Das Gemälde »Übergänge« gehört in den Kontext der sogenannten »fliegenden Formen«, in denen sich die Schrägen in einer oder – wie hier – in zwei Richtungen zuspitzen. Die extreme Dynamik verursacht durch diese Spitzen beim Betrachter Irritationen, wenn nicht physisch-optische Drangsal – noch verstärkt durch die extremen Farbkontraste, welche das Bild in vitale Schwingungen zu setzen scheint. Stankowskis typische Diagonalführung bei stetiger Durchkreuzung der Binnenformen und –farben nimmt Bezug zu Vektoren und – nach Max Bense – »Indexfiguren« (Indices im Sinne der Semiotik). Mit seinen Ordnungsprinzipien vereint Stankowski freie Gestaltung und angewandtes Design.

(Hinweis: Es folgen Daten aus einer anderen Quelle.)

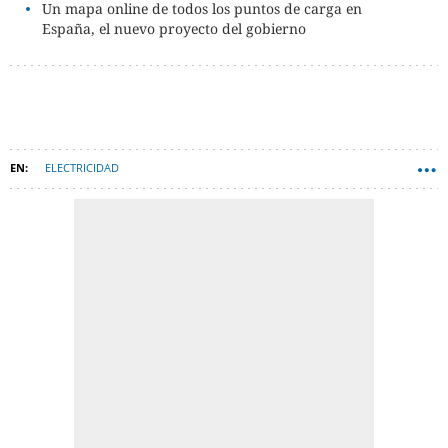
Un mapa online de todos los puntos de carga en
España, el nuevo proyecto del gobierno
ELECTRICIDAD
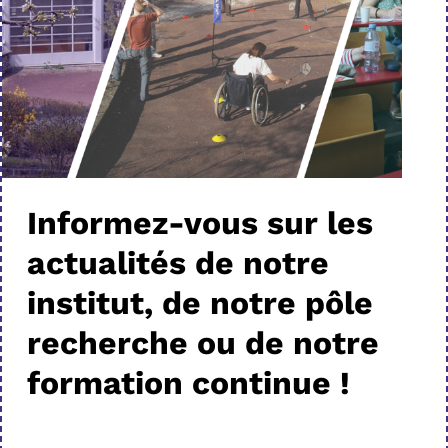
Informez-vous sur les
actualités de notre
institut, de notre pôle
recherche ou de notre
formation continue !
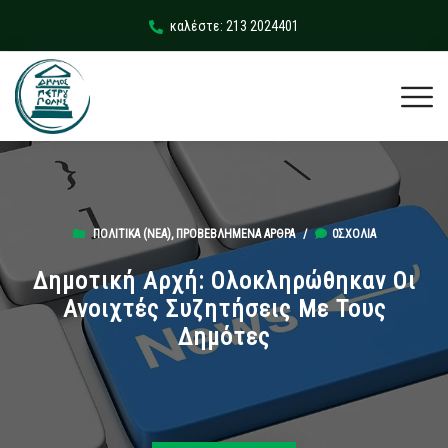
καλέστε: 213 2024401
ΠΟΛΙΤΙΚΆ (ΝΕΑ)
,
ΠΡΟΒΕΒΛΗΜΈΝΑ ΆΡΘΡΑ
/
0ΣΧΌΛΙΑ
Δημοτική Αρχή: Ολοκληρώθηκαν Οι
Ανοιχτές Συζητήσεις Με Τους
Δημότες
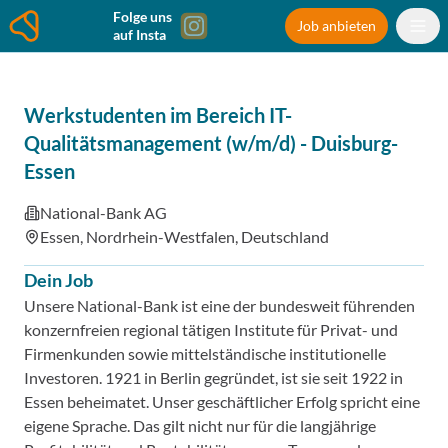
Folge uns
Job anbieten
auf Insta
Werkstudenten im Bereich IT-
Qualitätsmanagement (w/m/d)
-
Duisburg-
Essen
National-Bank AG
Essen, Nordrhein-Westfalen, Deutschland
Dein Job
Unsere National-Bank ist eine der bundesweit führenden
konzernfreien regional tätigen Institute für Privat- und
Firmenkunden sowie mittelständische institutionelle
Investoren. 1921 in Berlin gegründet, ist sie seit 1922 in
Essen beheimatet. Unser geschäftlicher Erfolg spricht eine
eigene Sprache. Das gilt nicht nur für die langjährige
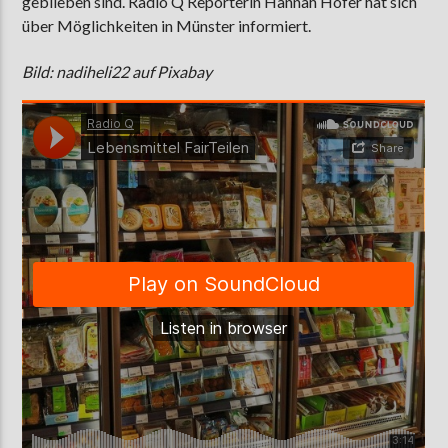
geblieben sind. Radio Q Reporterin Hannah Hofer hat sich
über Möglichkeiten in Münster informiert.
Bild: nadiheli22 auf Pixabay
AKTUELLE SENDUNG
COFFEESHOP
09:00
12:00
ZU HÖREN IN
Münster
90,9 MHz
Steinfurt
103,9 MHz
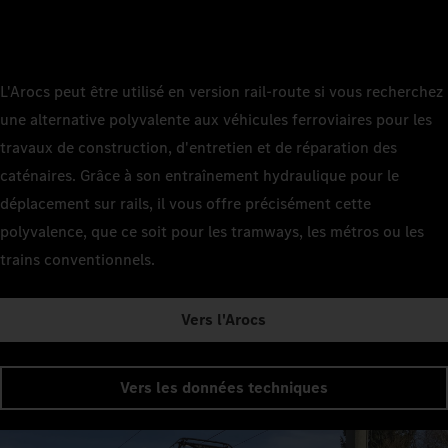
L'Arocs peut être utilisé en version rail-route si vous recherchez
une alternative polyvalente aux véhicules ferroviaires pour les
travaux de construction, d'entretien et de réparation des
caténaires. Grâce à son entraînement hydraulique pour le
déplacement sur rails, il vous offre précisément cette
polyvalence, que ce soit pour les tramways, les métros ou les
trains conventionnels.
Vers l'Arocs
Vers les données techniques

In diesem Spätwerk gibt er mit seiner seriellen Diagonalstruktur nicht nur eine Richtung nach rechts oben vor, sondern leitet sie auch von links unten her und nimmt damit Bezug auf Zeit und Raum: Vergangenheit (dunkel - bodenlos), Gegenwart (Blau, lichtes Grau, Braun – heller Moment des Augenblicks; vage Assoziationen zu den Farben des Himmels und der Natur) und Zukunft (hell/grell – relativ einschneidende Wahrnehmung) – zumindest Übergänge als dynamisches Ereignis: Fallen und Steigen. Geleitet wird Stankowskis Werk von Hegels ästhetischen Prinzipien der Geistigkeit und der Freiheit, worauf Bense vielfach hingewiesen hat.